→ **DATA FOR THE TASK**:
________________

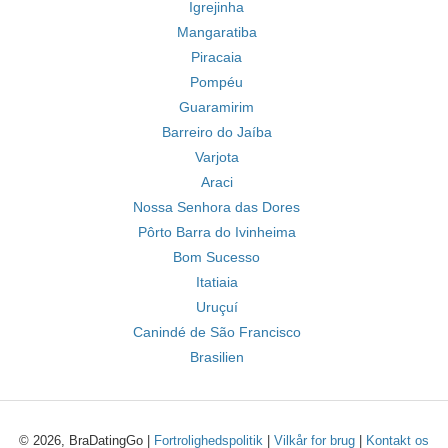
Igrejinha
Mangaratiba
Piracaia
Pompéu
Guaramirim
Barreiro do Jaíba
Varjota
Araci
Nossa Senhora das Dores
Pôrto Barra do Ivinheima
Bom Sucesso
Itatiaia
Uruçuí
Canindé de São Francisco
Brasilien
© 2026, BraDatingGo |
Fortrolighedspolitik
|
Vilkår for brug
|
Kontakt os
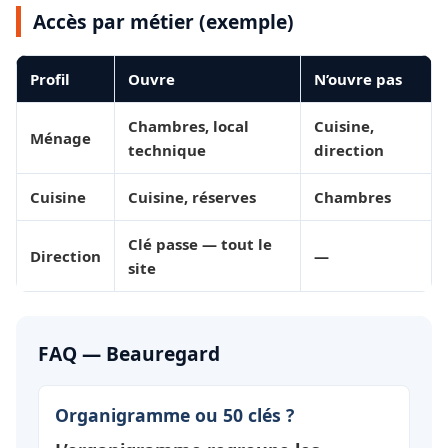
Accès par métier (exemple)
Profil
Ouvre
N’ouvre pas
Chambres, local
Cuisine,
Ménage
technique
direction
Cuisine
Cuisine, réserves
Chambres
Clé passe — tout le
Direction
—
site
FAQ — Beauregard
Organigramme ou 50 clés ?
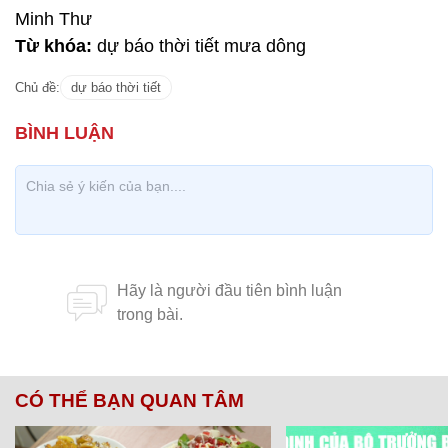
Minh Thư
Từ khóa:
dự báo thời tiết mưa dông
Chủ đề:
dự báo thời tiết
CÓ THỂ BẠN QUAN TÂM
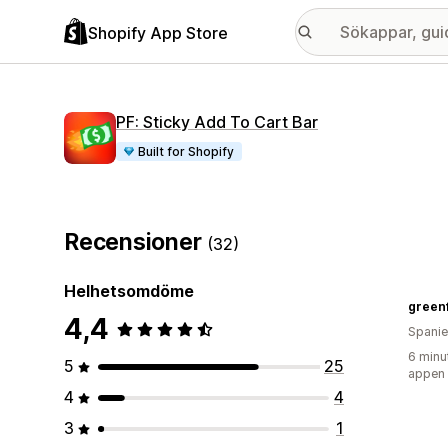
Shopify App Store
PF: Sticky Add To Cart Bar
Built for Shopify
Recensioner
(32)
Helhetsomdöme
green
4,4
Spani
6 minu
5
25
appen
4
4
3
1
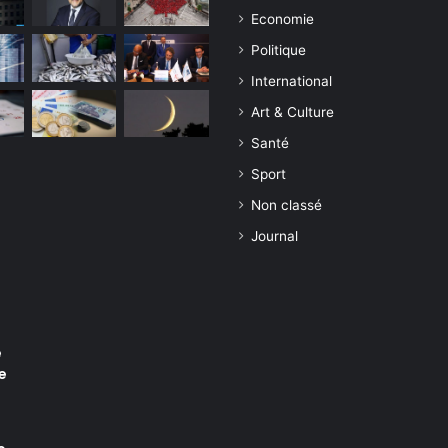
Economie
Politique
International
Art & Culture
Santé
Sport
Non classé
Journal
e
e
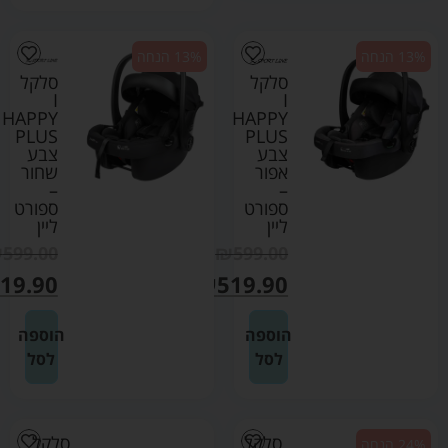
13% הנחה
13% הנחה
סלקל
סלקל
I
I
HAPPY
HAPPY
PLUS
PLUS
צבע
צבע
אפור
שחור
–
–
ספורט
ספורט
ליין
ליין
₪
599.00
₪
599.00
19.90
₪
519.90
הוספה
הוספה
לסל
לסל
סלקל
סלקל
24% הנחה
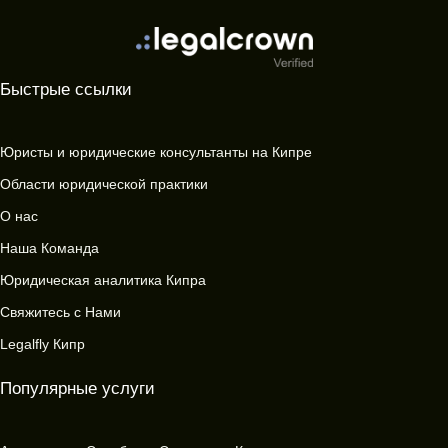
Быстрые ссылки
Юристы и юридические консультанты на Кипре
Области юридической практики
О нас
Наша Команда
Юридическая аналитика Кипра
Свяжитесь с Нами
Legalfly Кипр
Популярные услуги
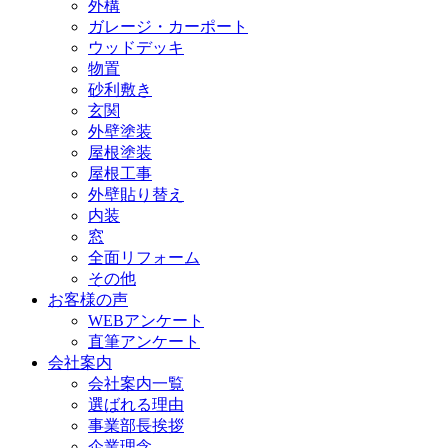
外構
ガレージ・カーポート
ウッドデッキ
物置
砂利敷き
玄関
外壁塗装
屋根塗装
屋根工事
外壁貼り替え
内装
窓
全面リフォーム
その他
お客様の声
WEBアンケート
直筆アンケート
会社案内
会社案内一覧
選ばれる理由
事業部長挨拶
企業理念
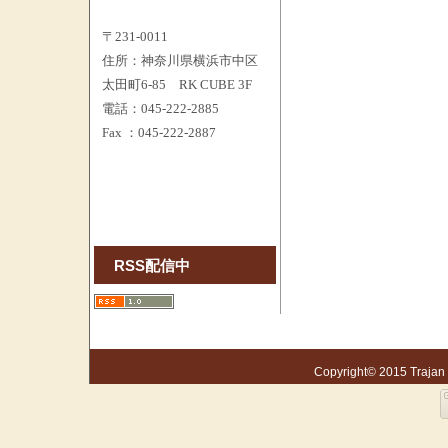
〒231-0011
住所：神奈川県横浜市中区
太田町6-85 RK CUBE 3F
電話：045-222-2885
Fax ：045-222-2887
RSS配信中
Copyright© 2015 Trajan S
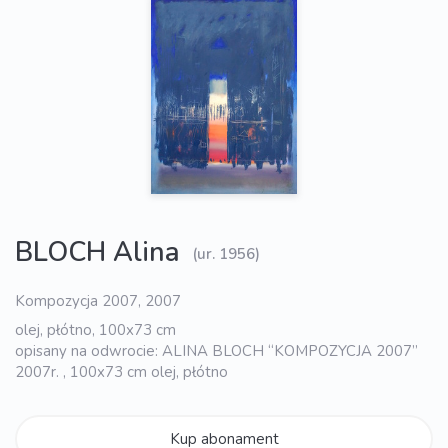
BLOCH Alina
(ur. 1956)
Kompozycja 2007, 2007
olej, płótno, 100x73 cm
opisany na odwrocie: ALINA BLOCH “KOMPOZYCJA 2007”
2007r. , 100x73 cm olej, płótno
Kup abonament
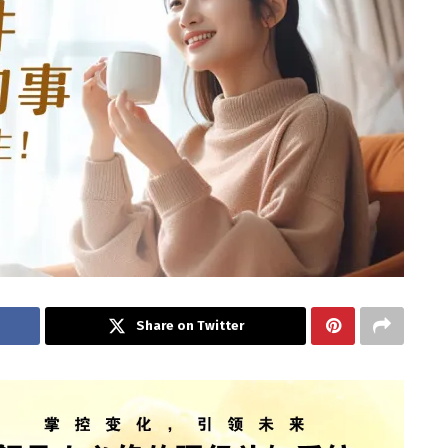
Share on Twitter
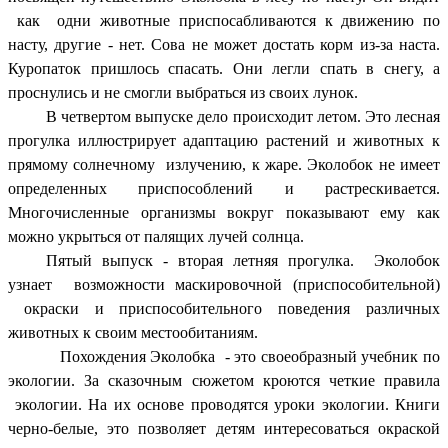
как одни животные приспосабливаются к движению по
насту, другие - нет. Сова не может достать корм из-за наста.
Куропаток пришлось спасать. Они легли спать в снегу, а
проснулись и не смогли выбраться из своих лунок.
В четвертом выпуске дело происходит летом. Это лесная
прогулка иллюстрирует адаптацию растений и животных к
прямому солнечному излучению, к жаре. Эколобок не имеет
определенных приспособлений и растрескивается.
Многочисленные организмы вокруг показывают ему как
можно укрыться от палящих лучей солнца.
Пятый выпуск - вторая летняя прогулка. Эколобок
узнает возможности маскировочной (приспособительной)
окраски и приспособительного поведения различных
животных к своим местообитаниям.
Похождения Эколобка - это своеобразный учебник по
экологии. За сказочным сюжетом кроются четкие правила
экологии. На их основе проводятся уроки экологии. Книги
черно-белые, это позволяет детям интересоваться окраской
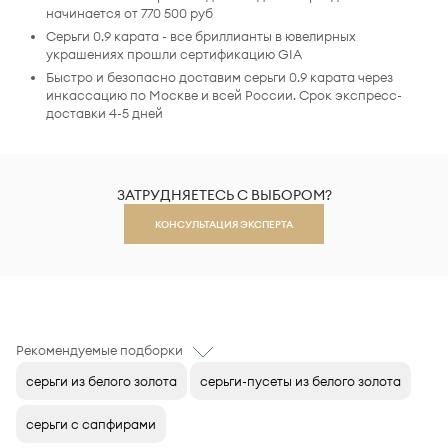
начинается от 770 500 руб
Серьги 0.9 карата - все бриллианты в ювелирных
украшениях прошли сертификацию GIA
Быстро и безопасно доставим серьги 0.9 карата через
инкассацию по Москве и всей России. Срок экспресс-
доставки 4-5 дней
ЗАТРУДНЯЕТЕСЬ С ВЫБОРОМ?
КОНСУЛЬТАЦИЯ ЭКСПЕРТА
Рекомендуемые подборки
серьги из белого золота
серьги-пусеты из белого золота
серьги с сапфирами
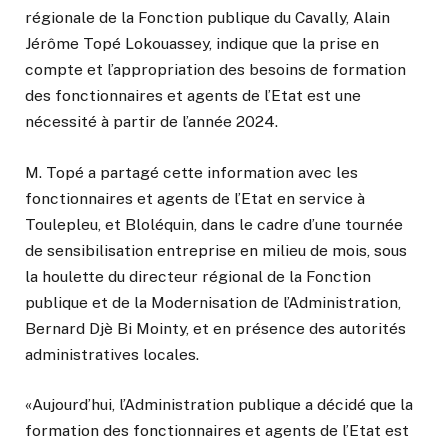
régionale de la Fonction publique du Cavally, Alain
Jérôme Topé Lokouassey, indique que la prise en
compte et l’appropriation des besoins de formation
des fonctionnaires et agents de l’Etat est une
nécessité à partir de l’année 2024.
M. Topé a partagé cette information avec les
fonctionnaires et agents de l’Etat en service à
Toulepleu, et Bloléquin, dans le cadre d’une tournée
de sensibilisation entreprise en milieu de mois, sous
la houlette du directeur régional de la Fonction
publique et de la Modernisation de l’Administration,
Bernard Djè Bi Mointy, et en présence des autorités
administratives locales.
«Aujourd’hui, l’Administration publique a décidé que la
formation des fonctionnaires et agents de l’Etat est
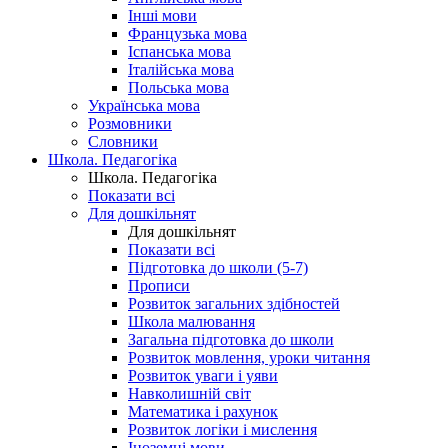
Інші мови
Французька мова
Іспанська мова
Італійська мова
Польська мова
Українська мова
Розмовники
Словники
Школа. Педагогіка
Школа. Педагогіка
Показати всі
Для дошкільнят
Для дошкільнят
Показати всі
Підготовка до школи (5-7)
Прописи
Розвиток загальних здібностей
Школа малювання
Загальна підготовка до школи
Розвиток мовлення, уроки читання
Розвиток уваги і уяви
Навколишній світ
Математика і рахунок
Розвиток логіки і мислення
Іноземні мови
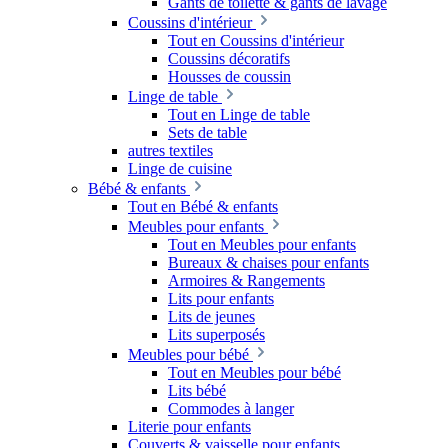
Gants de toilette & gants de lavage
Coussins d'intérieur
Tout en Coussins d'intérieur
Coussins décoratifs
Housses de coussin
Linge de table
Tout en Linge de table
Sets de table
autres textiles
Linge de cuisine
Bébé & enfants
Tout en Bébé & enfants
Meubles pour enfants
Tout en Meubles pour enfants
Bureaux & chaises pour enfants
Armoires & Rangements
Lits pour enfants
Lits de jeunes
Lits superposés
Meubles pour bébé
Tout en Meubles pour bébé
Lits bébé
Commodes à langer
Literie pour enfants
Couverts & vaisselle pour enfants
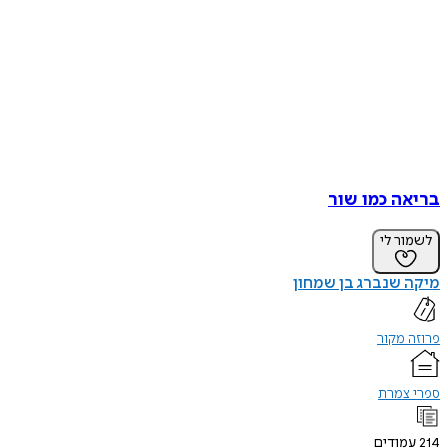
בריאה כמו שור
לשמור לי
מיקה שנברג בן שמחון
פרוזה מקור
ספרי צמרת
214
עמודים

________________

→ **TASK OBJECTIVE**: Pull every line containing "Meubles" out of the records.

→ **EXPECTED ANSWER**:
Meubles pour enfants
Tout en Meubles pour enfants
Meubles pour bébé
Tout en Meubles pour bébé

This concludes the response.